Análise: Nesse, como a seguradora já negou a troca da peça mediante apresentação de laudo, a única alternativa é ingressar com ação judicial. Ele pode discutir a legalidade do laudo, já que foi emitido por técnico da própria seguradora. Na Justiça o consumidor poderá solicitar a inversão do ônus da prova e, se esse pedido for acatado pelo juiz, a seguradora deverá provar que a peça utilizada era nova. É lamentável a prática de algumas oficinas credenciadas das seguradoras que, tentando reduzir os custos, utilizam peças não originais ou até mesmo peças usadas para o conserto dos veículos. Essa é uma prática abusiva, já que não garante a qualidade do serviço e pode ainda pôr em risco a segurança do consumidor. Assim, essa prática está veementemente proibida pelo Código de Defesa do Consumidor, que garante o uso de peças novas e originais, a não ser que haja concordância do consumidor.

Polyanna Carlos Silva, advogada, é supervisora institucional da Associação Brasileira de Defesa do Consumidor (Pro Teste)

TV PHILLIPS

Fenômenos estranhos

Em novembro do ano passado comprei uma TV de 32" LED na loja das Casas Bahia. Após uma semana de uso, ela começou a apresentar problemas. O volume aumenta e diminui sozinho e, para trocar de canal, tenho de ligar e desligar o aparelho. Entrei em contato com a Phillips e, desde então, começou meu martírio. Após muita negociação, vieram dois funcionários da autorizada e falaram que precisavam levar a TV. Argumentei que eu não poderia ficar sem ela e não deixei levarem o aparelho. Apesar de ela estar na garantia, não quiseram efetuar a troca.

ELIANA GOMES MOTA DA CRUZ / SÃO PAULO

A assessoria de imprensa da Phillips informa que o produto adquirido pela consumidora foi encaminhado para um posto autorizado para análise técnica. A empresa continuará em contato com a cliente até a resolução do caso.

A leitora revela: Fui informada de que o técnico não abriria a TV, pois ela não apresentou nenhum problema. Portanto, receberei o aparelho da mesma forma. A empresa acha que estou inventando o problema.

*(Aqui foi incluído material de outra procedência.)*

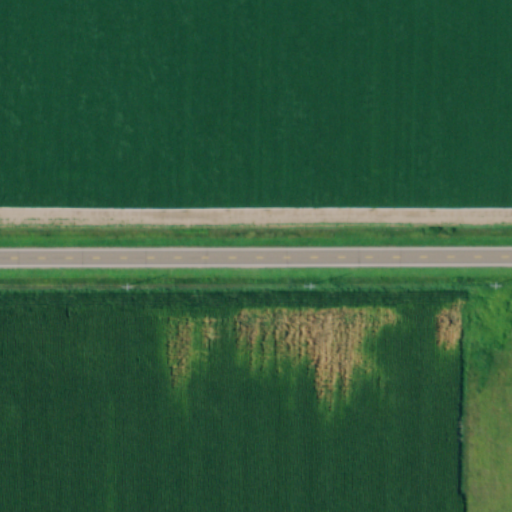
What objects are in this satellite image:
road: (256, 255)
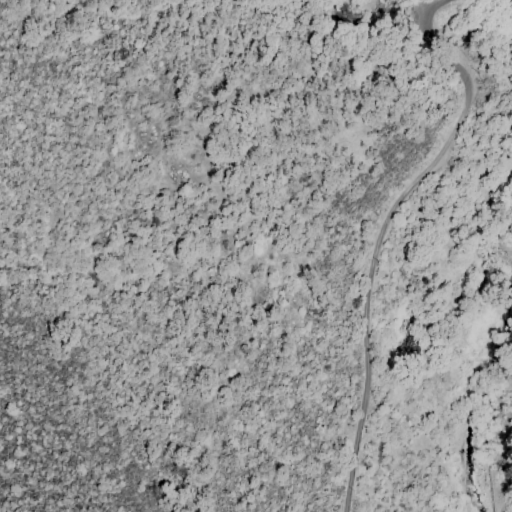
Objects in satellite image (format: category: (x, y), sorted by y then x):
road: (390, 231)
park: (255, 255)
road: (480, 375)
road: (502, 381)
road: (461, 442)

Análise: O Código de Defesa do Consumidor, antes de obrigar a empresa a trocar um produto com defeito, dá ao fabricante o direito de consertá-lo no prazo máximo de 30 dias, contados desde a primeira reclamação apresentada à empresa. Mas o mesmo Código admite a troca imediata nos casos de produtos ou serviços essenciais. Resta saber se TV é produto essencial. Entendo que sim, em especial para quem só tem um aparelho em casa, embora a opinião ainda não seja confirmada pelos tribunais. O que é certo, e unanimemente garantido pela Justiça, é que, se o aparelho não for reparado no prazo máximo referido, a consumidora pode recusar o produto e exigir a troca ou a devolução atualizada do valor pago.